Delivery of screening and brief intervention for unhealthy alcohol use in an urban academic Federally Qualified Health Center

Autor: Marcus A. Bachhuber, Megan A. O’Grady, Henry Chung, Charles J. Neighbors, Joseph DeLuca, Elenita M. D’Aloia, Arelis Diaz, Chinazo O. Cunningham
Jazyk: angličtina
Rok vydání: 2017
Předmět:
Zdroj: Addiction Science & Clinical Practice, Vol 12, Iss 1, Pp 1-10 (2017)
Druh dokumentu: article
ISSN: 1940-0640
DOI: 10.1186/s13722-017-0100-2
Popis: Abstract Background Screening and brief intervention (SBI) for unhealthy drinking has not been widely implemented in primary care partly due to reliance on physicians to perform it.

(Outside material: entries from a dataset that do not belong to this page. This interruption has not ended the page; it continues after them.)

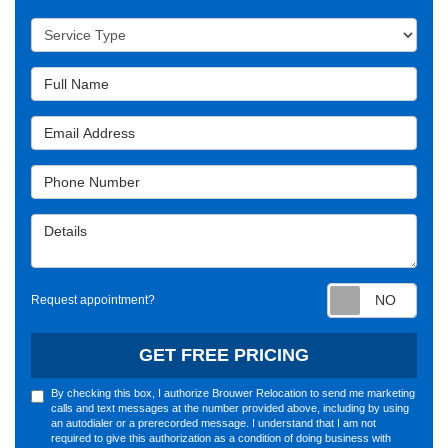
Service Type
Full Name
Email Address
Phone Number
Details
Requ
Request appointment?
GET FREE PRICING
By checking this box, I authorize Brouwer Relocation to send me marketing
calls and text messages at the number provided above, including by using
an autodialer or a prerecorded message. I understand that I am not
required to give this authorization as a condition of doing business with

Methods We implemented a model of nursing staff-delivered SBI for unhealthy drinking for adult patients receiving primary care at an academically-affiliated Federally Qualified Health Center in the Bronx, NY. Our model consisted of nursing staff screening all patients with the alcohol use disorders identification test consumption questions (AUDIT-C) and, if screening positive, providing BI or referral to specialty services. We developed a clinical decision support tool integrated into the electronic health record to guide nursing staff and record SBI provision. To evaluate this model, we determined overall SBI delivery to patients and factors associated with receiving SBI. Results Between October 2013 and September 2014, 9119 unique adult patients made 24,285 visits. Patients were majority women (67.5%) and Hispanic/Latino (54.5%). Overall, 46.2% were screened, with 19.0–35.8% of eligible patients screened in each month. Increasing age (OR: 0.82 [95% CI 0.80–0.85] for a 10-year increase), female sex (OR: 0.83 [95% CI 0.77–0.91]), and chronic conditions like hypertension (OR: 0.62 [95% CI 0.56–0.70]) and diabetes (OR: 0.66 [95% CI 0.58–0.75]), among others, were associated with a lower odds of being screened. Of all patients screened, 225 (5.3%) screened positive and of those patients, 122 (54.2%) received a BI. Patients with higher AUDIT-C scores were more likely to receive a BI (OR: 1.24 [95% CI 1.04–1.47] for a 1-point increase) and non-English speaking patients were less likely to receive a BI than those who spoke English (OR: 0.42 [95% CI 0.18–0.97]). Conclusions Our model of SBI resulted in screening of nearly half of all eligible patients and BI provision to over half of those screening positive. Future efforts to improve SBI delivery should focus on groups such as older adults, women, and those with chronic medical conditions.